begin Excerpt provided

# Identification of a moss



## linus87 (Aug 20, 2008)

Hi,
my name is Lino and I'm a fan of aquatic plants.	
I need your help to identify this moss.
Who can help me?

thanks


----------



## benderisawesome (Sep 10, 2008)

There's a good site http://www.aquamoss.net/
that may help you with an ID. What was it sold to you as?


----------



## niptek (Aug 29, 2009)

looks to me like taiwan moss?


----------



## ashappard (Jun 3, 2006)

Vesicularia ferriei aka weeping moss?


----------



## linus87 (Aug 20, 2008)

Hello!
thanks ashappard
This is the weeping moss to 99% !!


----------



## miremonster (Mar 26, 2006)

Hello Lino, 

does Your moss grow distinctly downwards? E.g. Vesicularia montagnei and V. dubyana look similar.


----------



## StrungOut (Nov 8, 2004)

looks like christmas or singapore moss to me


----------



## linus87 (Aug 20, 2008)

where I purchased the moss,they just sell christmas,weeping
and java moss.is one of three mosses


----------



## miremonster (Mar 26, 2006)

end Excerpt provided
begin Extracted material

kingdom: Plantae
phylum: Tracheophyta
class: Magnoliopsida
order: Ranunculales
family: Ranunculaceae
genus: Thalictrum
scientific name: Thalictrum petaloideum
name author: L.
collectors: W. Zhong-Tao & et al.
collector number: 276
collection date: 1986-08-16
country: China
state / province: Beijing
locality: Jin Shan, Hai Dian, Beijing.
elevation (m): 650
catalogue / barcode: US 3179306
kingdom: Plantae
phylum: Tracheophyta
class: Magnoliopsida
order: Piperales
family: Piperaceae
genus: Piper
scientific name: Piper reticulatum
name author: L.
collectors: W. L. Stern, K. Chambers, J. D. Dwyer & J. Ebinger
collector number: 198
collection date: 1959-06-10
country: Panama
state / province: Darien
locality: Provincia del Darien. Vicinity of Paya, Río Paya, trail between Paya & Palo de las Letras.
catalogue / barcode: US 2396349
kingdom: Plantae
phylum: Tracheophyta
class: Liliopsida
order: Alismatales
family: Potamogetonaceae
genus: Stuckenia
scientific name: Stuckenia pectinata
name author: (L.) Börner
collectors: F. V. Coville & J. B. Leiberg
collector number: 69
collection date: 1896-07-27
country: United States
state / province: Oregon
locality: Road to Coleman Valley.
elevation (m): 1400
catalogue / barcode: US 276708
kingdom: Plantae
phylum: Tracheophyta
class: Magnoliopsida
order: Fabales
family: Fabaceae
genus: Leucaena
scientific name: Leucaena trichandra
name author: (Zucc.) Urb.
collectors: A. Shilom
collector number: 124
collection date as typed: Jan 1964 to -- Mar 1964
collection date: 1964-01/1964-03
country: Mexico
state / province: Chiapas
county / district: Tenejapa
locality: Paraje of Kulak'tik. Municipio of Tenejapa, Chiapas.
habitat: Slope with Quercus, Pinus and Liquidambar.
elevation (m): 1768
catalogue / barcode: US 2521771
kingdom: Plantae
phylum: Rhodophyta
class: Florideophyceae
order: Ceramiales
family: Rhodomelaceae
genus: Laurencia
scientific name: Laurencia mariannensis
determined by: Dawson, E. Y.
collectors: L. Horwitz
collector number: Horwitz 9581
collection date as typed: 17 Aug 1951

end Extracted material

[Directives]
A) Express the lines of the listing as a JSON list of strings, one string per line, with blank lines omitted, starting with the line that contains "collector number: 276" and going on through the line that contains "genus: Leucaena".
B) Continue the forum thread on identifying an aquarium moss from the point where it stops.
The forum thread and the listing come from separate, unrelated sources.

[Answer list]
A)
[
  "collector number: 276",
  "collection date: 1986-08-16",
  "country: China",
  "state / province: Beijing",
  "locality: Jin Shan, Hai Dian, Beijing.",
  "elevation (m): 650",
  "catalogue / barcode: US 3179306",
  "kingdom: Plantae",
  "phylum: Tracheophyta",
  "class: Magnoliopsida",
  "order: Piperales",
  "family: Piperaceae",
  "genus: Piper",
  "scientific name: Piper reticulatum",
  "name author: L.",
  "collectors: W. L. Stern, K. Chambers, J. D. Dwyer & J. Ebinger",
  "collector number: 198",
  "collection date: 1959-06-10",
  "country: Panama",
  "state / province: Darien",
  "locality: Provincia del Darien. Vicinity of Paya, Río Paya, trail between Paya & Palo de las Letras.",
  "catalogue / barcode: US 2396349",
  "kingdom: Plantae",
  "phylum: Tracheophyta",
  "class: Liliopsida",
  "order: Alismatales",
  "family: Potamogetonaceae",
  "genus: Stuckenia",
  "scientific name: Stuckenia pectinata",
  "name author: (L.) Börner",
  "collectors: F. V. Coville & J. B. Leiberg",
  "collector number: 69",
  "collection date: 1896-07-27",
  "country: United States",
  "state / province: Oregon",
  "locality: Road to Coleman Valley.",
  "elevation (m): 1400",
  "catalogue / barcode: US 276708",
  "kingdom: Plantae",
  "phylum: Tracheophyta",
  "class: Magnoliopsida",
  "order: Fabales",
  "family: Fabaceae",
  "genus: Leucaena"
]

B)
linus87 said:


> where I purchased the moss,they just sell christmas,weeping
> and java moss.is one of three mosses


 That's a good information! Unfortunately not only Vesicularia montagnei and Taxiphyllum barbieri are sold under the names Xmas and Java. Your moss is at least a Vesicularia, not Taxiphyllum species, the species in the aquarium hobby are mainly differentiated by branching pattern, direction of growth (up-, downwards, horizontal) and tiny, partly microscopic details as leaf and cell shape. Another good moss ID site: http://www.killies.com/Truthaboutmosses.htm
Again: has it really a hanging, "weeping" growth habit?


----------



## linus87 (Aug 20, 2008)

the portion of moss out of the sponge tends to go down.	
This classification is very difficult


----------



## armedbiggiet (May 6, 2006)

weeping? is that same as the Singapore moss?


----------



## Natalia (Sep 15, 2008)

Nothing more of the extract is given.